IRS: Bitcoins are property, not currency

If you have been worrying about how to report your Bitcoin transactions or trading profits to the IRS, worry no more.

The tax agency issued new guidance this week, explaining that Bitcoin should be treated as if they were any other kind of property.


According to Jacob S. Farber, senior counsel at law firm Perkins Coie, the biggest issue for taxpayers until then was whether they should account for Bitcoins as foreign currency or not. The simple answer: no. Which, actually, will be good news for some long-term Bitcoin owners.

“Lower capital gain tax rates may be applicable to those who have held their virtual currency for more than one year, rather than the higher ordinary income rates which apply to almost all transactions in foreign currency,” said Farber, who is also a member of the firm’s  Technology Transactions & Privacy practice, in an article today.

The firm also ha a report covering the laws and regulations relating to virtual currencies around the world. Check it out if you’re planning to spend your Bitcoins overseas, and be sure to avoid Russia and Croatia.

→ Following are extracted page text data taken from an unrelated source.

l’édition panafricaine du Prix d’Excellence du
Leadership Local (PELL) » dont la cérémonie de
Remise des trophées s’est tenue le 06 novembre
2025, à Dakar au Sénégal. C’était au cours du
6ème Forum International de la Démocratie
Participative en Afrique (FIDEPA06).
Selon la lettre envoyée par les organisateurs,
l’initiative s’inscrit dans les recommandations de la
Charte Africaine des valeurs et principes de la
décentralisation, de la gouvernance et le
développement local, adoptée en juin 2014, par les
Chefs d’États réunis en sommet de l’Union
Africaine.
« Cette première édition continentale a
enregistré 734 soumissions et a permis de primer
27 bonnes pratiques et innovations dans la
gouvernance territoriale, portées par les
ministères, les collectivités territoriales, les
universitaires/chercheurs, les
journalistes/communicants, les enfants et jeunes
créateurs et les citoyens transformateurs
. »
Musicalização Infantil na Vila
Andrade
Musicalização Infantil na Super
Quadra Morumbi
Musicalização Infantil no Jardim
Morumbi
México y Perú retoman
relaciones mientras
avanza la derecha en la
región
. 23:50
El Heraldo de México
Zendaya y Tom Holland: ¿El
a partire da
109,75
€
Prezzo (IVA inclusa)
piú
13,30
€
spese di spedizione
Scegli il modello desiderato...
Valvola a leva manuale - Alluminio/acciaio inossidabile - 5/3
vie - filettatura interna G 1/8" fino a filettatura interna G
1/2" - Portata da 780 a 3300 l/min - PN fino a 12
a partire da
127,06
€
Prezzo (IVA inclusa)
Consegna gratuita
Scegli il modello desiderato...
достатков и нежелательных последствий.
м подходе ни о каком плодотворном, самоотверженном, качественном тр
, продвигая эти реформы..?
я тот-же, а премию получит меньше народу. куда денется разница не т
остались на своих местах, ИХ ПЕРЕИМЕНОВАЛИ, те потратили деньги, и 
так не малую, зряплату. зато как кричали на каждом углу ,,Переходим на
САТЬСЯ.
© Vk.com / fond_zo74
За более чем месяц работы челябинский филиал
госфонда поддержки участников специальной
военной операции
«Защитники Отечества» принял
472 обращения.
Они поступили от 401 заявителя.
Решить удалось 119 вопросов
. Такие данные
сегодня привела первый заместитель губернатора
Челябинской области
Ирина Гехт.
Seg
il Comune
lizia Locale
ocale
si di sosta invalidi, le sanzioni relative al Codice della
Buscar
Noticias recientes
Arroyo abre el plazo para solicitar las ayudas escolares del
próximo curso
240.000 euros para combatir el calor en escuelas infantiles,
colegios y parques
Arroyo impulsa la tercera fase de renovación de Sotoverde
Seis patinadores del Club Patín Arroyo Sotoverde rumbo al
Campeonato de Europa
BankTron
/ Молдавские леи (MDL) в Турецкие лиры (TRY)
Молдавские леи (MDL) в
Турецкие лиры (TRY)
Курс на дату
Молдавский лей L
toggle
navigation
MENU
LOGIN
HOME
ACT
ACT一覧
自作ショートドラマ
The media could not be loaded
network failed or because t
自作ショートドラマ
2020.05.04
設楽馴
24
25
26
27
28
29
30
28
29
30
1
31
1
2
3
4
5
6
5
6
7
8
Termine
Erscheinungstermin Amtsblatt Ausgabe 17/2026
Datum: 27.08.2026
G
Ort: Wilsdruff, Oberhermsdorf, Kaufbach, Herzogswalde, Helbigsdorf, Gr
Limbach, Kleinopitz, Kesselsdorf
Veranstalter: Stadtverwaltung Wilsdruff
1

The new rules also apply to other type of virtual currencies, such as Dogecoin. Which is totally real.

Meanwhile, here’s are the basics for US taxpayers, in plain English. Remember to consult a tax attorney before making any major decisions, like Tyson Cross of Bitcoin Tax Solutions.

Bitcoin income is taxable

If you do work for someone, and they pay you in Bitcoin, that income is taxable. It as if they had paid you in, say, potatoes, or real estate. And your income is equivalent to the value of those Bitcoins at the time you were paid.

If you mine Bitcoins and sell them, the income is taxable

It’s the same as if you were, saying, growing potatoes. You could write off the costs, however, just as you would write off the costs of the seed stock and tractors and everything else related to the potato growing if you were a potato farmer. In the case of Bitcoin mining, that would include the cost of the servers, the electricity, Internet connectivity, and professional services.

If you buy and sell Bitcoin, the profits — or losses — are taxable

Imagine that you were buying and selling real estate. If you buy a house, and its value increases, you have to pay tax on the profits when you sell it. If the value decreases, you have a loss, which you can use to offset other income. The same goes for Bitcoin, with one important difference — you can tell houses apart pretty easily. But all Bitcoins look alike. So if you buy some Bitcoins one day at one price, and another day at a different price, and then sell them in multiple batches as well, then it can get very complicated to figure out your profits and losses.

Keep very good records and be consistent

Make sure you keep track of when you acquired your Bitcoins, and how much they were worth on that day. If you receive the Bitcoin as gift or payment and you use a particular exchange to estimate the value of your virtual currency holdings, use that same exchange for all future calculations — don’t pick and choose based on who has the best price that day.